Task goal: Pictures do not belong in the copy. Return all of the entries exactly.

Data under study:
#####

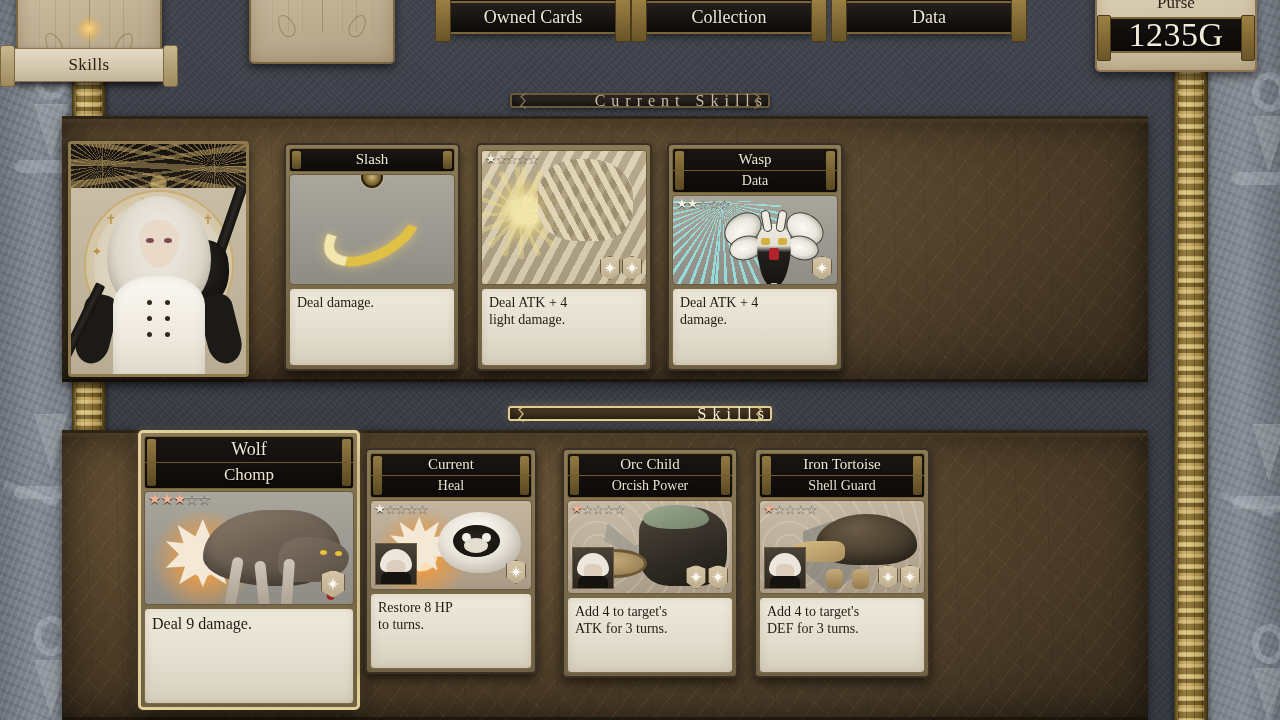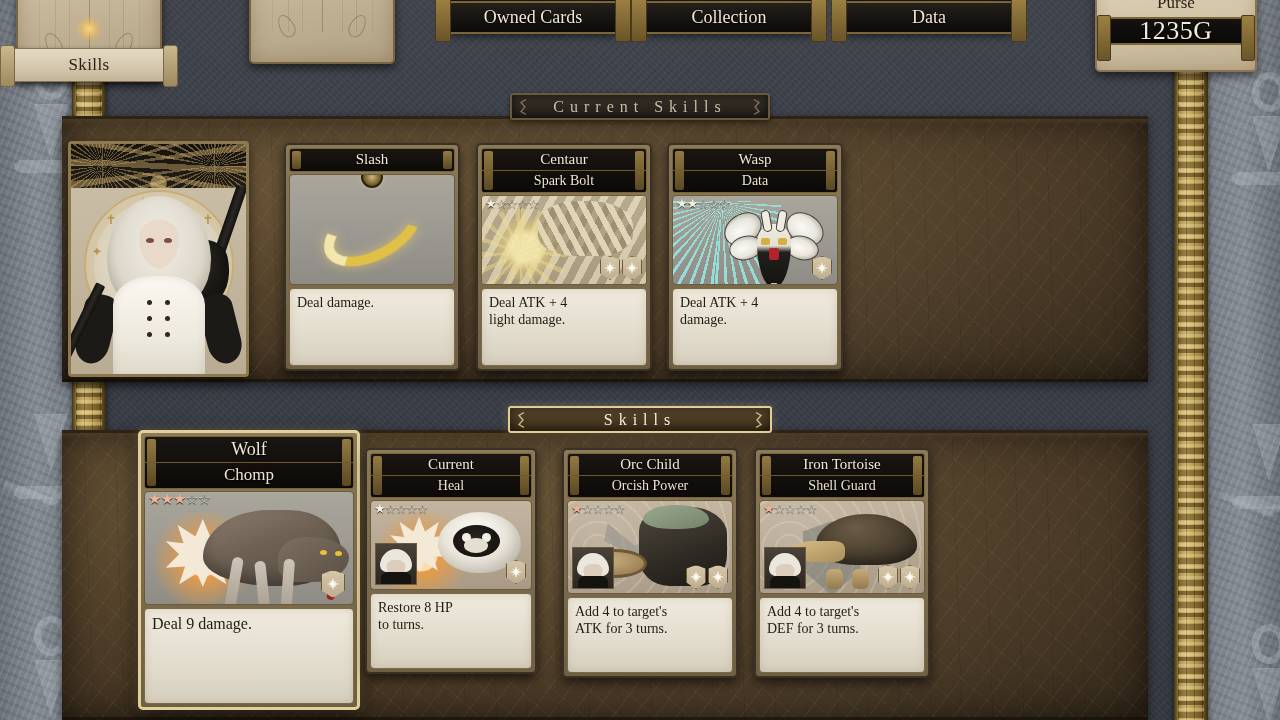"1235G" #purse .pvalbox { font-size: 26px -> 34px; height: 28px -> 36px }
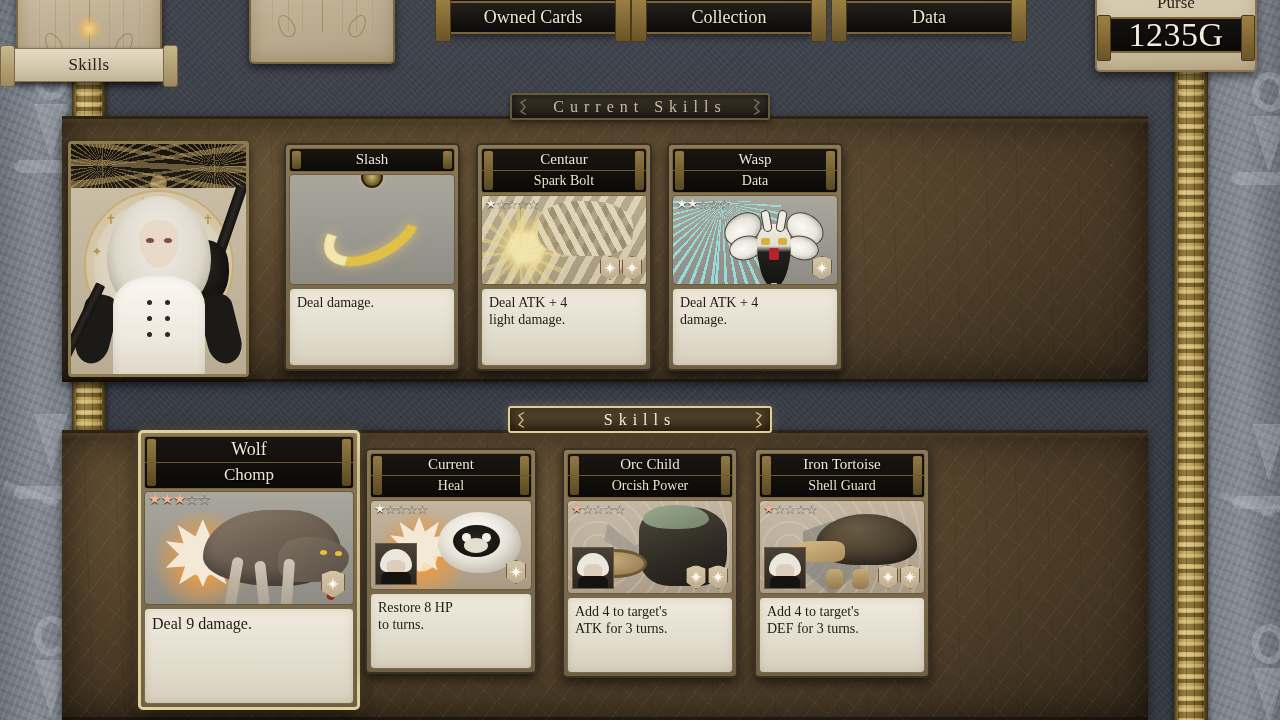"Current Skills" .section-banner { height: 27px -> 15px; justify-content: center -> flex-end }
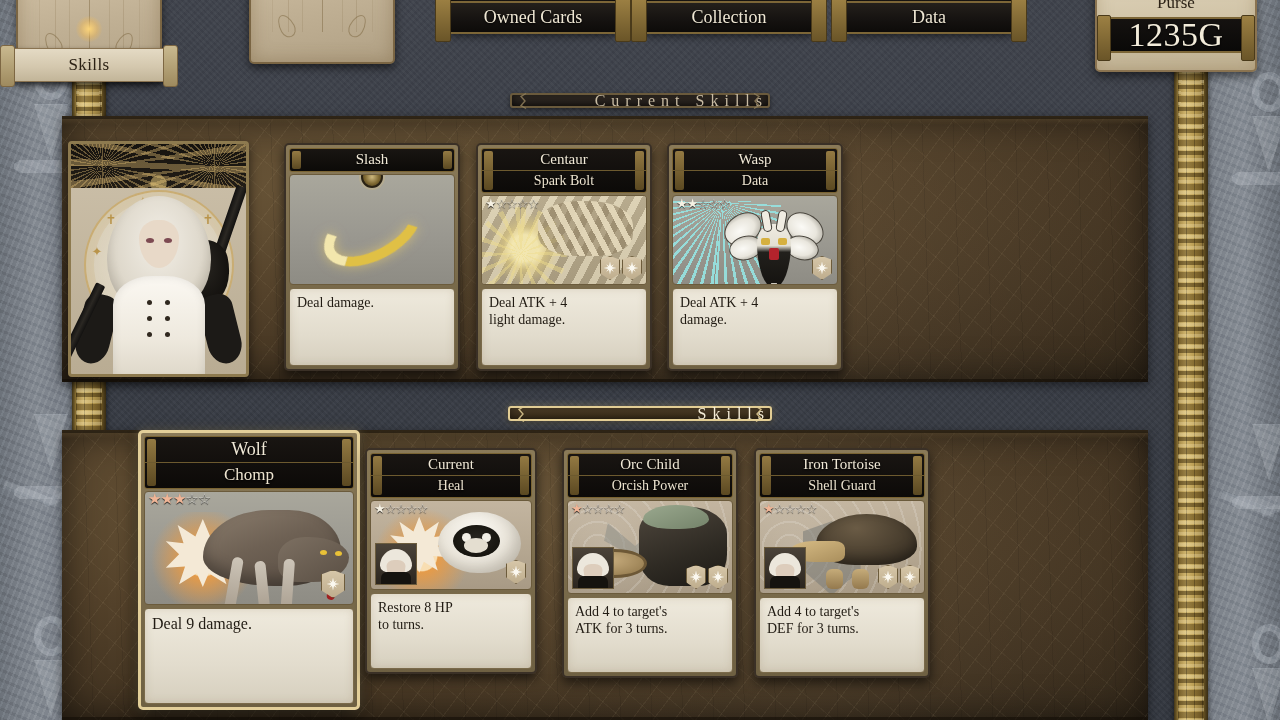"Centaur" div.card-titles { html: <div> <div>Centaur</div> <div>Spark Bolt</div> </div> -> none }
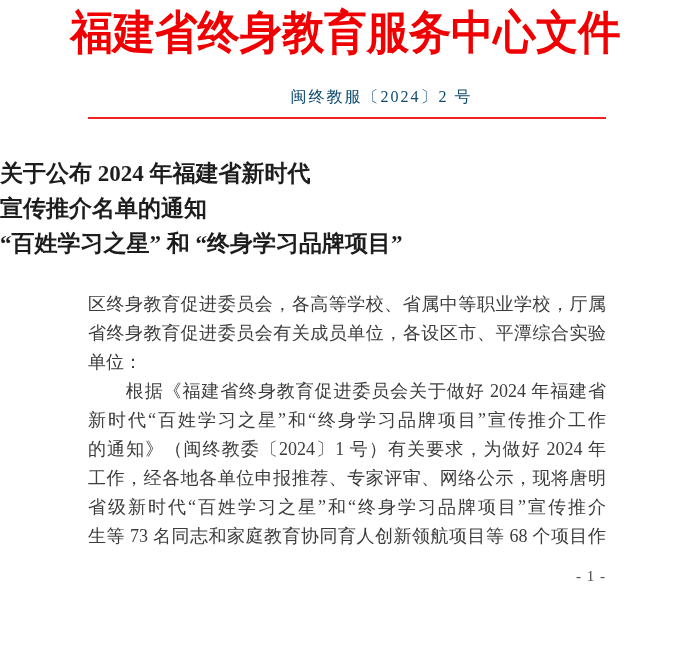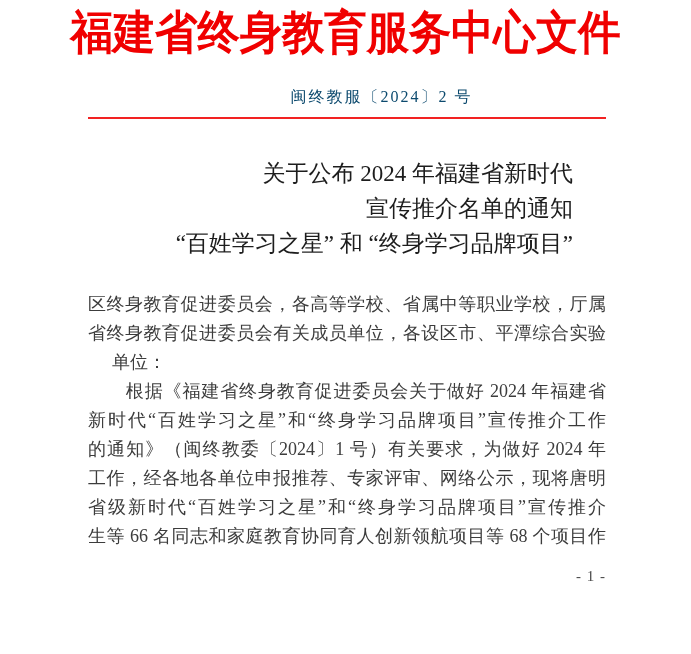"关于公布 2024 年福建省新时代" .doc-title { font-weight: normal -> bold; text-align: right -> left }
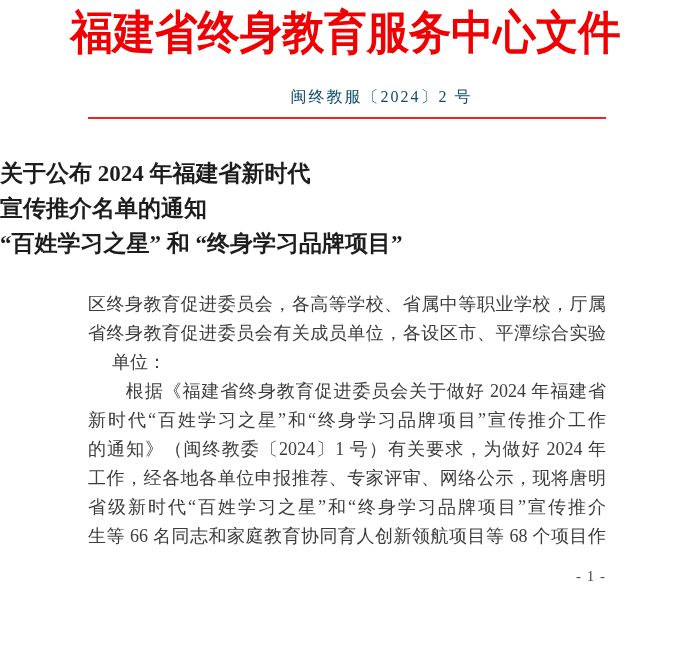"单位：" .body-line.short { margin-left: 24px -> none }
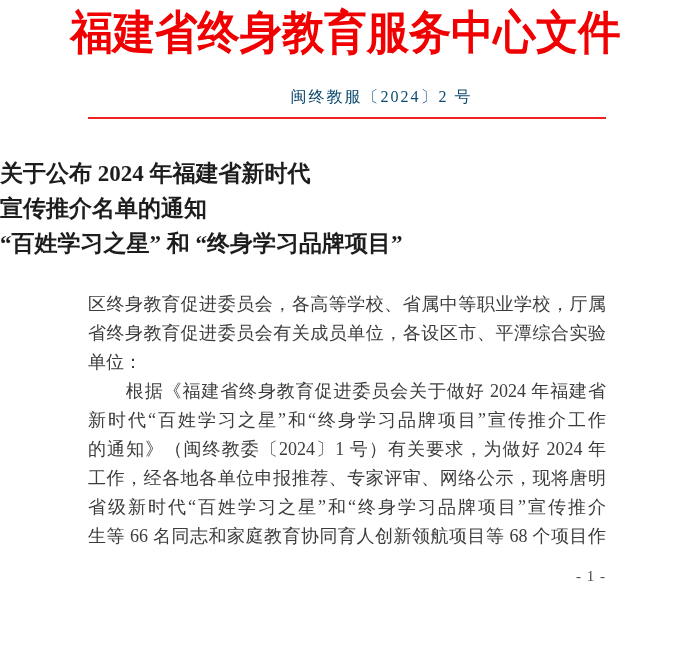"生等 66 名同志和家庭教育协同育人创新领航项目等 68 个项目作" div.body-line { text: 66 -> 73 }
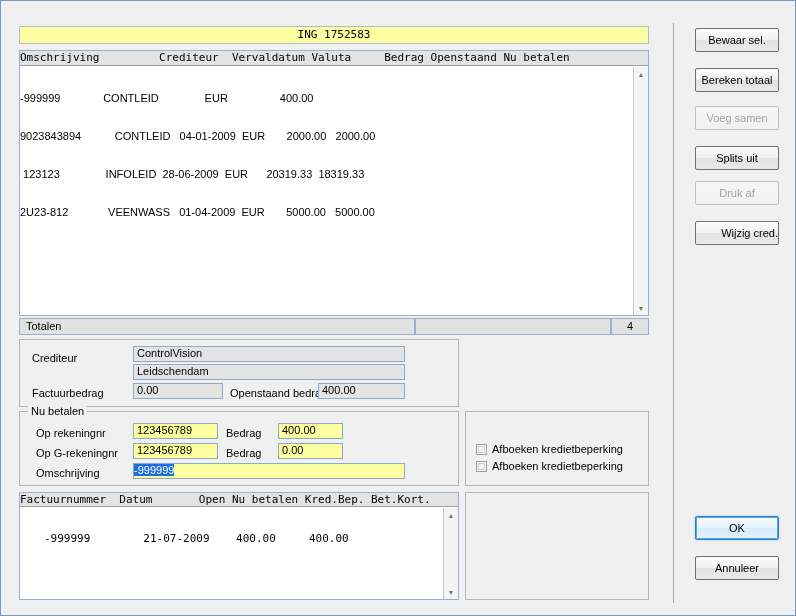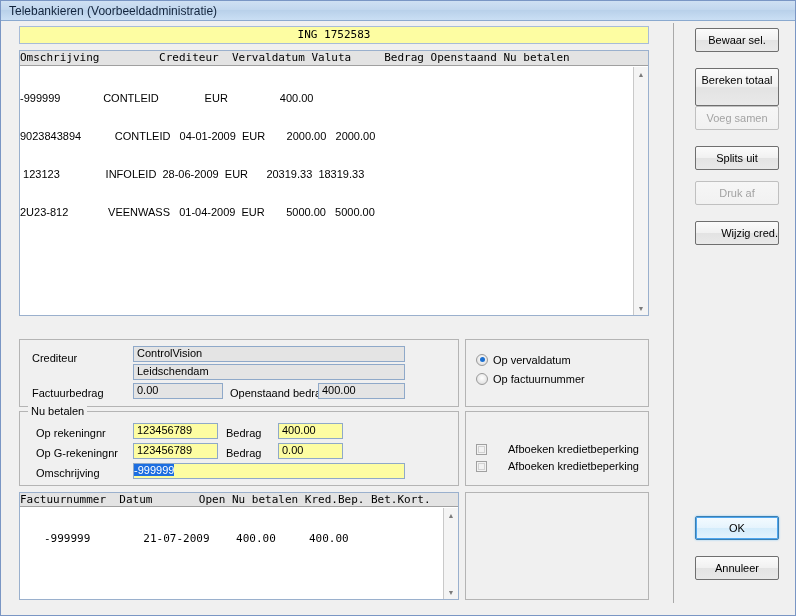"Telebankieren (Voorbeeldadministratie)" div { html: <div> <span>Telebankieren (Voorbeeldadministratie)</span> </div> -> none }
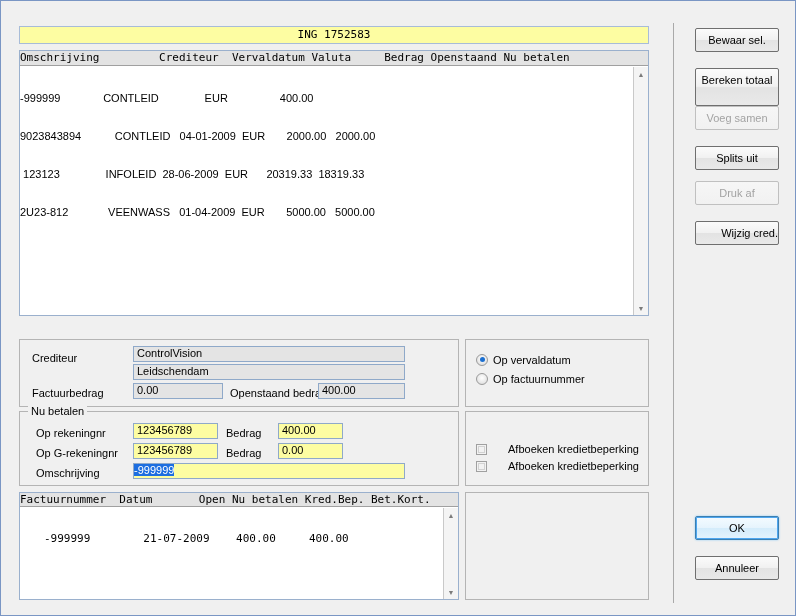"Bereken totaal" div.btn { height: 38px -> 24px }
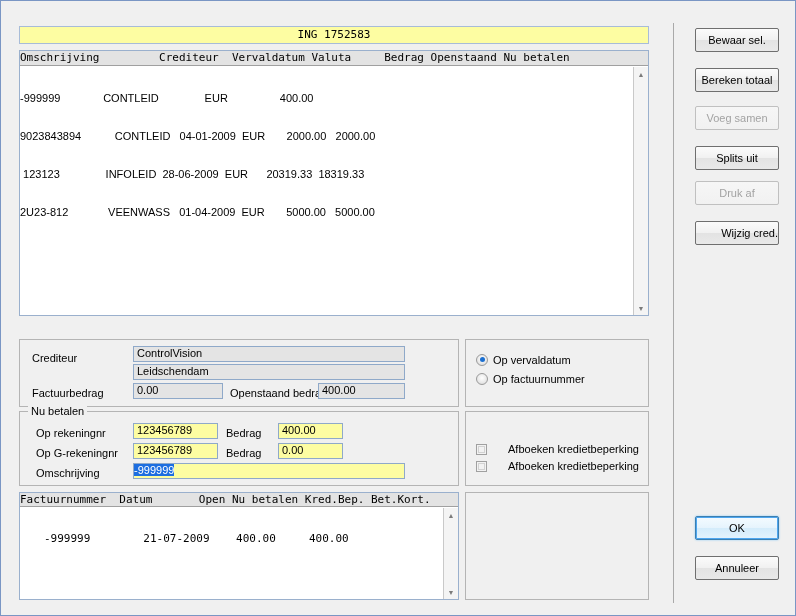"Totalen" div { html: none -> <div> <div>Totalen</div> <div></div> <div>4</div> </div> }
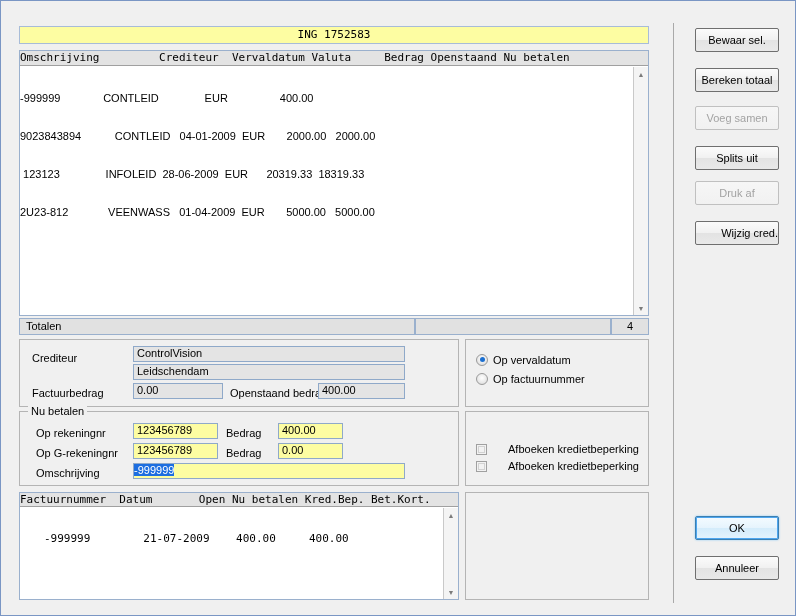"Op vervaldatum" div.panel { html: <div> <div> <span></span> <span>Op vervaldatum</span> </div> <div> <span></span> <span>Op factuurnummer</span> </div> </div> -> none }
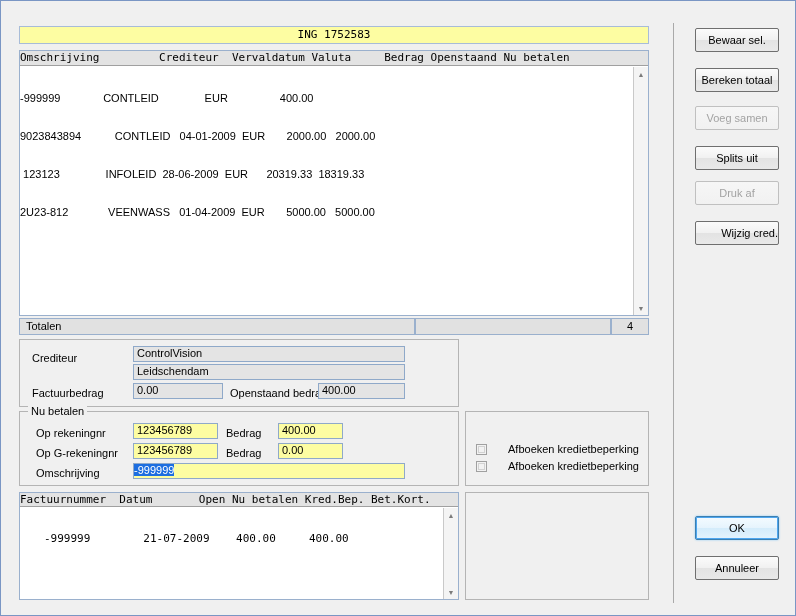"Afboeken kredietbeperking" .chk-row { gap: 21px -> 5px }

#####

Your solution:
"1235G" #purse .pvalbox { font-size: 26px -> 34px; height: 28px -> 36px }
"Current Skills" .section-banner { height: 27px -> 15px; justify-content: center -> flex-end }
"Centaur" div.card-titles { html: <div> <div>Centaur</div> <div>Spark Bolt</div> </div> -> none }
"关于公布 2024 年福建省新时代" .doc-title { font-weight: normal -> bold; text-align: right -> left }
"单位：" .body-line.short { margin-left: 24px -> none }
"生等 66 名同志和家庭教育协同育人创新领航项目等 68 个项目作" div.body-line { text: 66 -> 73 }
"Telebankieren (Voorbeeldadministratie)" div { html: <div> <span>Telebankieren (Voorbeeldadministratie)</span> </div> -> none }
"Bereken totaal" div.btn { height: 38px -> 24px }
"Totalen" div { html: none -> <div> <div>Totalen</div> <div></div> <div>4</div> </div> }
"Op vervaldatum" div.panel { html: <div> <div> <span></span> <span>Op vervaldatum</span> </div> <div> <span></span> <span>Op factuurnummer</span> </div> </div> -> none }
"Afboeken kredietbeperking" .chk-row { gap: 21px -> 5px }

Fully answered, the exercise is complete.